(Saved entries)
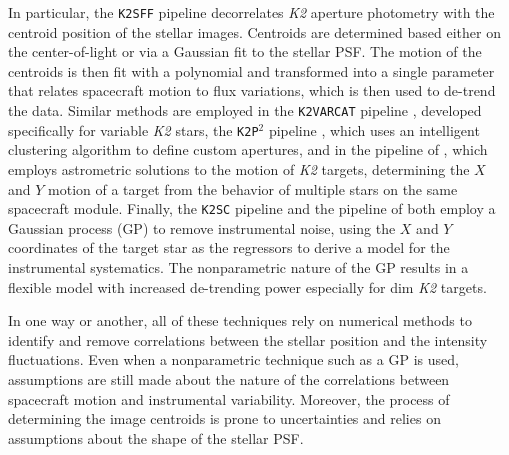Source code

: \documentclass[]{emulateapj}
\begin{document}
In particular, the \texttt{K2SFF} pipeline \citep{VJ14} decorrelates \emph{K2} aperture 
photometry with the centroid position
of the stellar images. Centroids are determined based either on the center-of-light
or via a Gaussian fit to the stellar PSF. The motion of the centroids is then fit with a polynomial
and transformed into a single parameter that relates spacecraft motion to flux variations,
which is then used to de-trend the data. Similar methods are employed in the \texttt{K2VARCAT} pipeline \citep{ARM15}, 
developed specifically for variable \emph{K2} stars, the \texttt{K2P$^2$} pipeline \citep{LUN15},
which uses an intelligent clustering algorithm to define custom apertures, and in the pipeline
of \cite{HUA15}, which employs astrometric solutions to the motion of \emph{K2} targets,
determining the $X$ and $Y$ motion of a target from the behavior of multiple stars on
the same spacecraft module. Finally, the \texttt{K2SC} pipeline \citep{AIG15,AIG16} and 
the pipeline of \cite{CRO15} both employ a Gaussian process (GP) to remove
instrumental noise, using the $X$ and $Y$ coordinates of the target star as the regressors to derive
a model for the instrumental systematics. The nonparametric nature of the GP results 
in a flexible model with increased de-trending power especially for dim \emph{K2}
targets.

In one way or another, all of these techniques rely on numerical methods to identify and 
remove correlations between the stellar position and the intensity fluctuations. Even
when a nonparametric technique such as a GP is used, assumptions are still made about
the nature of the correlations between spacecraft motion and instrumental variability.
Moreover, the process of determining the image centroids is prone to uncertainties
and relies on assumptions about the shape of the stellar PSF.
\end{document}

**Task details**
Copy all of the data above exactly. Leave out every picture.

**Written answer**
Source code

: \documentclass[]{emulateapj}
\begin{document}
In particular, the \texttt{K2SFF} pipeline \citep{VJ14} decorrelates \emph{K2} aperture 
photometry with the centroid position
of the stellar images. Centroids are determined based either on the center-of-light
or via a Gaussian fit to the stellar PSF. The motion of the centroids is then fit with a polynomial
and transformed into a single parameter that relates spacecraft motion to flux variations,
which is then used to de-trend the data. Similar methods are employed in the \texttt{K2VARCAT} pipeline \citep{ARM15}, 
developed specifically for variable \emph{K2} stars, the \texttt{K2P$^2$} pipeline \citep{LUN15},
which uses an intelligent clustering algorithm to define custom apertures, and in the pipeline
of \cite{HUA15}, which employs astrometric solutions to the motion of \emph{K2} targets,
determining the $X$ and $Y$ motion of a target from the behavior of multiple stars on
the same spacecraft module. Finally, the \texttt{K2SC} pipeline \citep{AIG15,AIG16} and 
the pipeline of \cite{CRO15} both employ a Gaussian process (GP) to remove
instrumental noise, using the $X$ and $Y$ coordinates of the target star as the regressors to derive
a model for the instrumental systematics. The nonparametric nature of the GP results 
in a flexible model with increased de-trending power especially for dim \emph{K2}
targets.

In one way or another, all of these techniques rely on numerical methods to identify and 
remove correlations between the stellar position and the intensity fluctuations. Even
when a nonparametric technique such as a GP is used, assumptions are still made about
the nature of the correlations between spacecraft motion and instrumental variability.
Moreover, the process of determining the image centroids is prone to uncertainties
and relies on assumptions about the shape of the stellar PSF.
\end{document}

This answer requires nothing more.